Activity Description
Overview
Students will use shared characteristics to identify the closest living relatives among a set of animals. Then they use fossils to investigate whale lineage from the last common ancestor of whales and deer to today.
- Designed for group of up to 5 students each
- Grades 3-8 or Ages 8-14
- Activity should take 30-40 minutes to complete
Summary
In this two-part activity, students explore the idea of common ancestry by making hypotheses about relatedness among whales, deer, tigers, seals, and sharks. They use an evolutionary tree to keep track of their hypotheses and observations about these animals. Upon learning that whales and deer are closely related, they move to Part 2, in which they compare traits visible in modern and fossil skeletons to understand more about whale ancestry. Students split into two paleontology roles — the lead researcher and the field paleontologists. They work together to build a whale evolutionary tree that tracks their observations and hypotheses about when and how shared derived traits evolved. Then they use the tree to pose and answer questions about the nature of change over time, looking particularly at how terrestrial mammals evolved to live in marine habitats.

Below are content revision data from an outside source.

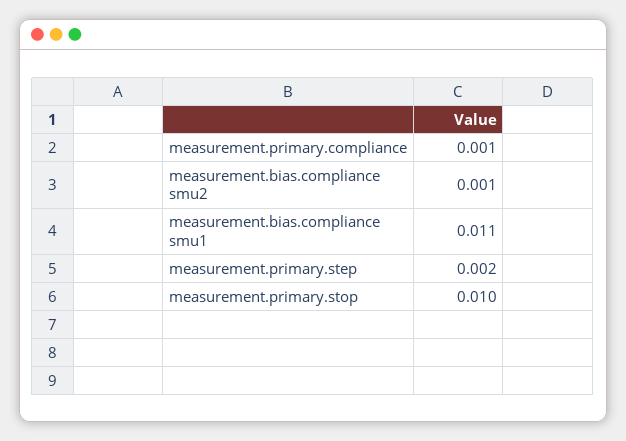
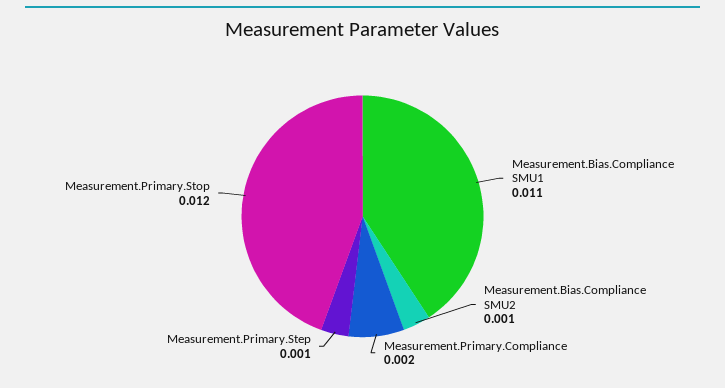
  {
-   "measurement.primary.compliance": 0.001,
+   "measurement.primary.compliance": 0.002,
    "measurement.bias.compliance smu2": 0.001,
    "measurement.bias.compliance smu1": 0.011,
-   "measurement.primary.step": 0.002,
+   "measurement.primary.step": 0.001,
-   "measurement.primary.stop": 0.01
+   "measurement.primary.stop": 0.012
  }

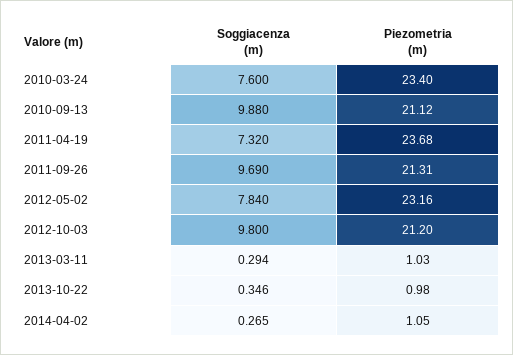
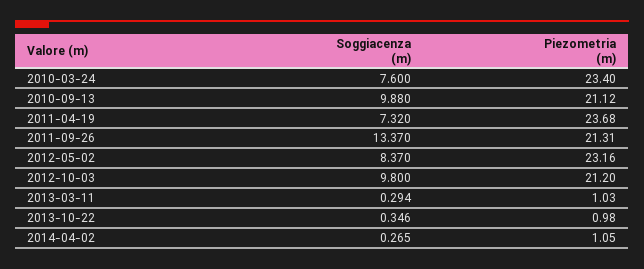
  {
    "Soggiacenza (m)": {
      "2010-03-24": 7.6,
      "2010-09-13": 9.88,
      "2011-04-19": 7.32,
-     "2011-09-26": 9.69,
+     "2011-09-26": 13.37,
-     "2012-05-02": 7.84,
+     "2012-05-02": 8.37,
      "2012-10-03": 9.8,
      "2013-03-11": 0.294,
      "2013-10-22": 0.346,
      "2014-04-02": 0.265
    },
    "Piezometria (m)": {
      "2010-03-24": 23.4,
      "2010-09-13": 21.12,
      "2011-04-19": 23.68,
      "2011-09-26": 21.31,
      "2012-05-02": 23.16,
      "2012-10-03": 21.2,
      "2013-03-11": 1.03,
      "2013-10-22": 0.98,
      "2014-04-02": 1.05
    }
  }

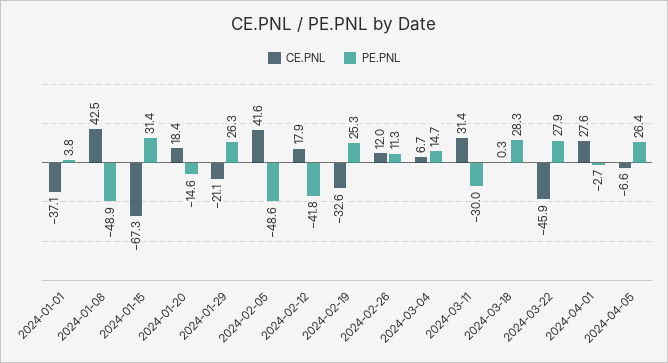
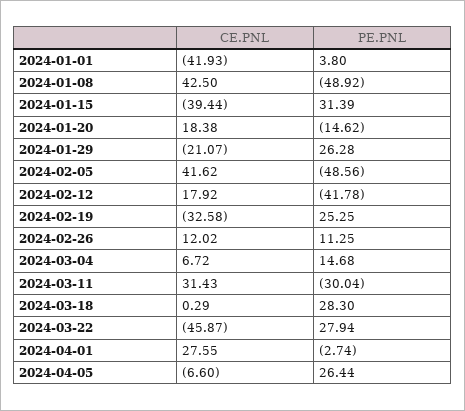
  {
    "CE.PNL": {
-     "2024-01-01": -37.1,
+     "2024-01-01": -41.93,
      "2024-01-08": 42.5,
-     "2024-01-15": -67.3,
+     "2024-01-15": -39.44,
      "2024-01-20": 18.38,
      "2024-01-29": -21.07,
      "2024-02-05": 41.62,
      "2024-02-12": 17.92,
      "2024-02-19": -32.58,
      "2024-02-26": 12.02,
      "2024-03-04": 6.72,
      "2024-03-11": 31.43,
      "2024-03-18": 0.29,
      "2024-03-22": -45.87,
      "2024-04-01": 27.55,
      "2024-04-05": -6.6
    },
    "PE.PNL": {
      "2024-01-01": 3.8,
      "2024-01-08": -48.92,
      "2024-01-15": 31.39,
      "2024-01-20": -14.62,
      "2024-01-29": 26.28,
      "2024-02-05": -48.56,
      "2024-02-12": -41.78,
      "2024-02-19": 25.25,
      "2024-02-26": 11.25,
      "2024-03-04": 14.68,
      "2024-03-11": -30.04,
      "2024-03-18": 28.3,
      "2024-03-22": 27.94,
      "2024-04-01": -2.74,
      "2024-04-05": 26.44
    }
  }

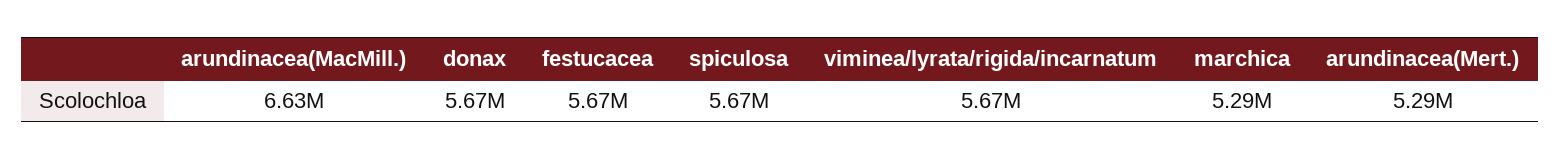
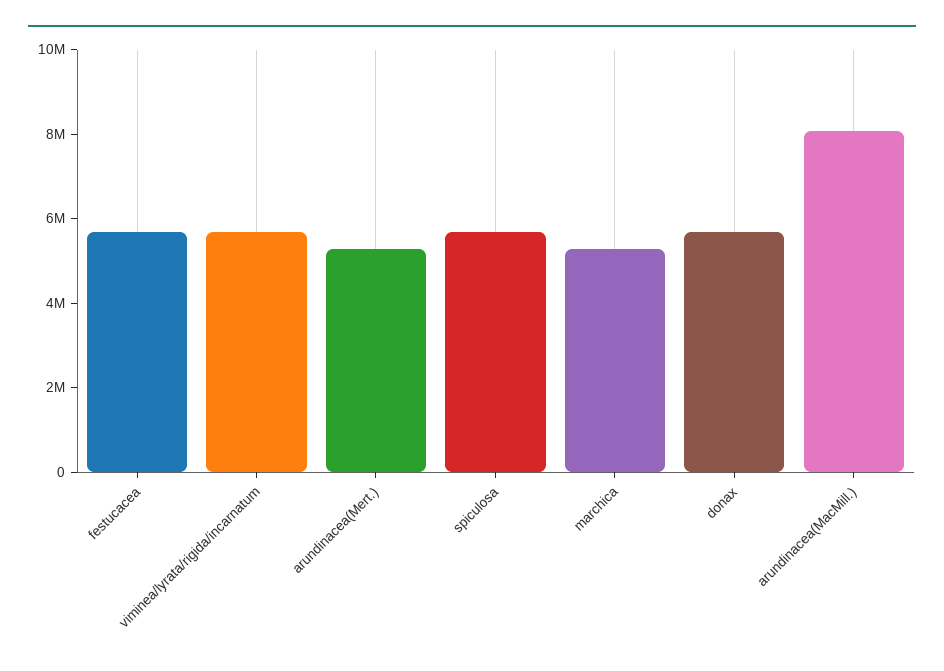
  {
-   "arundinacea(MacMill.)": 6630000,
+   "arundinacea(MacMill.)": 8000000,
    "donax": 5670000,
    "festucacea": 5670000,
    "spiculosa": 5670000,
    "viminea/lyrata/rigida/incarnatum": 5670000,
    "marchica": 5290000,
    "arundinacea(Mert.)": 5290000
  }

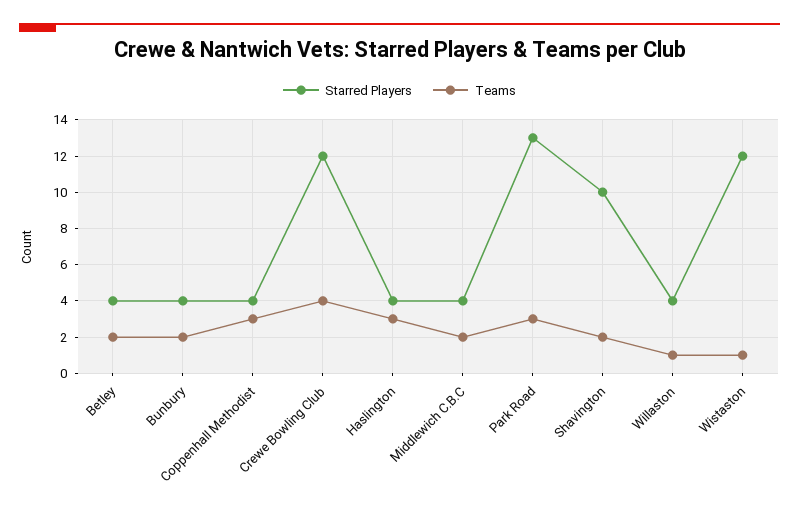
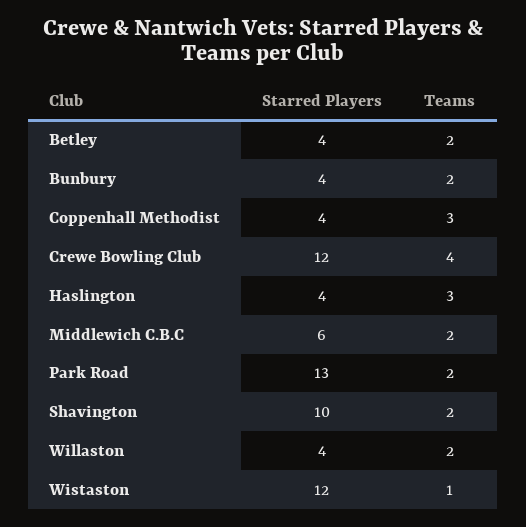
  {
    "Starred Players": {
      "Betley": 4,
      "Bunbury": 4,
      "Coppenhall Methodist": 4,
      "Crewe Bowling Club": 12,
      "Haslington": 4,
-     "Middlewich C.B.C": 4,
+     "Middlewich C.B.C": 6,
      "Park Road": 13,
      "Shavington": 10,
      "Willaston": 4,
      "Wistaston": 12
    },
    "Teams": {
      "Betley": 2,
      "Bunbury": 2,
      "Coppenhall Methodist": 3,
      "Crewe Bowling Club": 4,
      "Haslington": 3,
      "Middlewich C.B.C": 2,
-     "Park Road": 3,
+     "Park Road": 2,
      "Shavington": 2,
-     "Willaston": 1,
+     "Willaston": 2,
      "Wistaston": 1
    }
  }

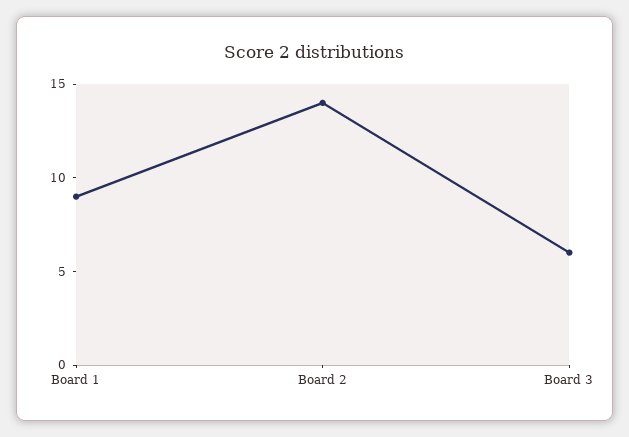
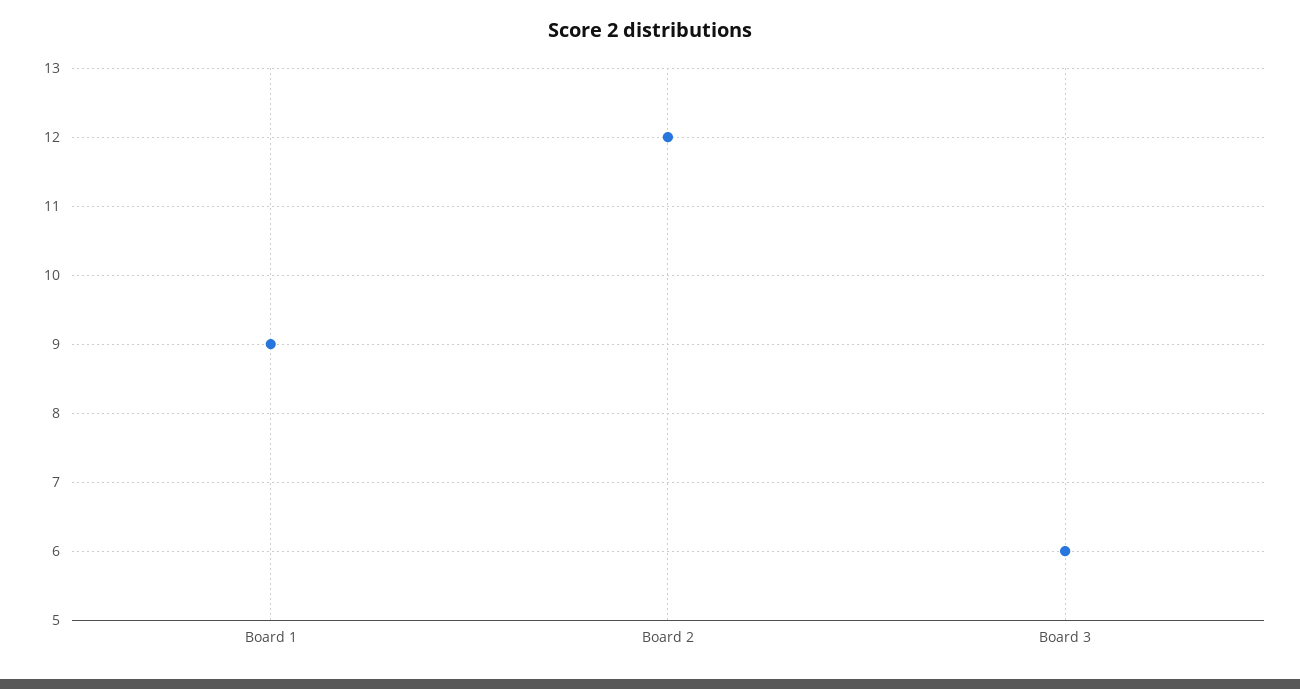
  {
    "Board 1": 9,
-   "Board 2": 14,
+   "Board 2": 12,
    "Board 3": 6
  }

Download Materials to Use in Your Classroom
You can print and play this activity using a basic color printer and a laminator, or you can choose to produce something a bit more durable and high fidelity with off-the shelf purchases, 3D printer, and custom print shop. Find instructions for each option below.
We advise that no more than 5 students engage in the activity at a time. Multiple copies may be necessary to have an entire classroom divide into groups that do the activity at the same time.